177 of 568 in my Cyberpunk shader collection are misaligned, and some I built are too, but it's uncommon enough to justify only copying when needed.
Do we know what causes this misalignment? Does dxc simply make no effort to align things while fxc does? Could you attach such a shader you compiled yourself here?
I added checksum writing to dxc (maybe there's a better way to make this available): [checksum hack](https://www.codeweavers.com/xfer/cmccarthy/dxc-add-checksum.diff)
I don't think we want to modify dxc like that, no.
In addition to instructions, much extra information needs to be passed out to the tracer or compiler, and parser_read_instruction is not practical for this. Instructions also need to reference other instructions, and the practice of writing one instruction to a struct would make that messy. Should vkd3d_shader_parser not be used at all for SM 6?
Well, a decision needs to be made. There are a couple of options:
- Use the existing vkd3d_shader_parser interface. This would of course be ideal; we'd be able to largely use the existing backends, perhaps with minor adjustments for things like handling additional instructions/capabilities. This seems unlikely to be feasible; still, it would be good to address the specific reasons behind that in the patch introducing whichever alternative we end up with.
- Don't use the vkd3d_shader_parser interface at all, and introduce something new only for DXIL. Perhaps this is unavoidable, but this would be the least desirable outcome, since it would imply needing DXIL-specific backends as well. That would most notably mean SPIR-V, but would have consequences for e.g. potential GLSL output as well.
- Extend/adjust the vkd3d_shader_parser interface. In particular, assuming for the sake of argument that the "parser_read_module" interface is the ideal interface for DXIL input, what are the reasons it would be unsuitable for dxbc-tpf and d3dbc input?
- Parse DXIL to the vkd3d_shader_sm6_module interface, and then do a lowering/flattening pass to turn it into a list of (likely extended) vkd3d_shader_instruction's.
The current patch essentially takes the approach of "pretend to use the vkd3d_shader_parser interface, but don't really", which I don't think is an appropriate option.
In any case, the patches you'll end up with will have to explain what specific issues they're addressing and what considerations went into the chosen approach, to someone potentially much less familiar with DXIL than you currently are. (And note that that person isn't necessarily "Henri, today"; this might be e.g. a new contributor reading the commit log 6 months from now, or perhaps yourself in a decade or so.)
It's perhaps also worth pointing out that this touches on ongoing conversations about the HLSL compiler's IRs. We currently essentially go from "HLSL IR" (almost) straight to d3dbc or dxbc-tpf bytecode. However, it turns out there may be some value in introducing an IR between that, on a level slightly higher than vkd3d_shader_instruction.
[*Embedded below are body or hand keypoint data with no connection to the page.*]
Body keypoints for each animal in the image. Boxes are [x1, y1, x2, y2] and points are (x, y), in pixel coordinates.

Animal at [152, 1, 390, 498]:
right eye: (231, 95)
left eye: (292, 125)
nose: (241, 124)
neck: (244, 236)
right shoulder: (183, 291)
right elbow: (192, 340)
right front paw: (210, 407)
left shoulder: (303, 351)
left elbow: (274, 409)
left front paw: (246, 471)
I initially was translating instructions to use vkd3d_shader_opcode, but since none can be handled by common code, we would end up using the same enum for two different things, with numerous values being used in one implementation but not the other. Also there would be inefficiencies, e.g. all numeric instructions with two inputs are emitted using a single BINOP with the actual operation encoded as an operand. We would translate this to one of the numerous VKD3DSIH equivalents, only to handle them all later in a single case statement.
It's possible to add another union member to vkd3d_shader_instruction for SM 6, but of the other fields only handler_idx, flags and src_count would be used. Use of common code would be rare; vkd3d_dxbc_compiler_map_ext_glsl_instruction() and vkd3d_dxbc_compiler_map_atomic_instruction() are the only two I found in a brief search, and the translation overhead probably cancels any gain.
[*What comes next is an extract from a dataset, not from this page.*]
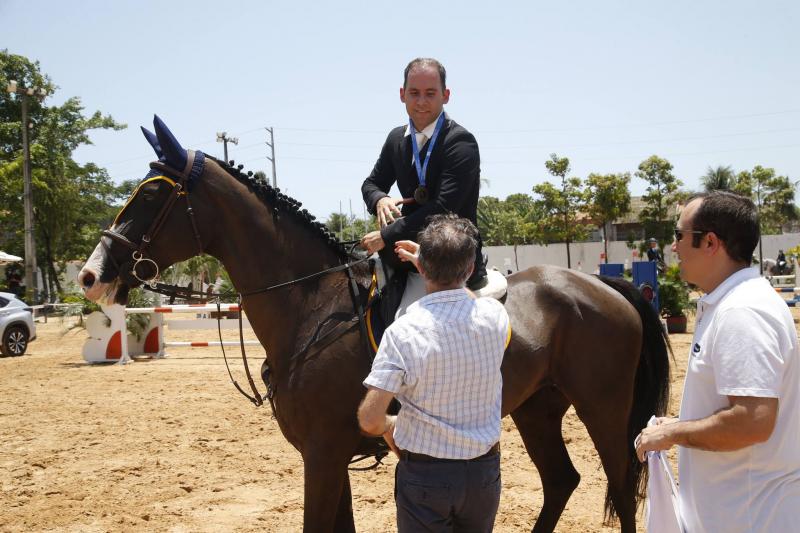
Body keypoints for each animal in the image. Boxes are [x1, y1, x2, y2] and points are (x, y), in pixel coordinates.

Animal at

Why is that? Or put a different way, what would prevent someone from transforming a list of vkd3d_shader_instruction's into a vkd3d_shader_sm6_module? And would that be worse than having to handle both in the backends?
I could reduce the large patch to nothing more than reading the block tree. This wouldn't do anything except validate the blocks and emit any errors encountered. Is that enough, or too much?
I'd have to see it; perhaps it would make sense to still split things further from there. It sounds like a decent start though.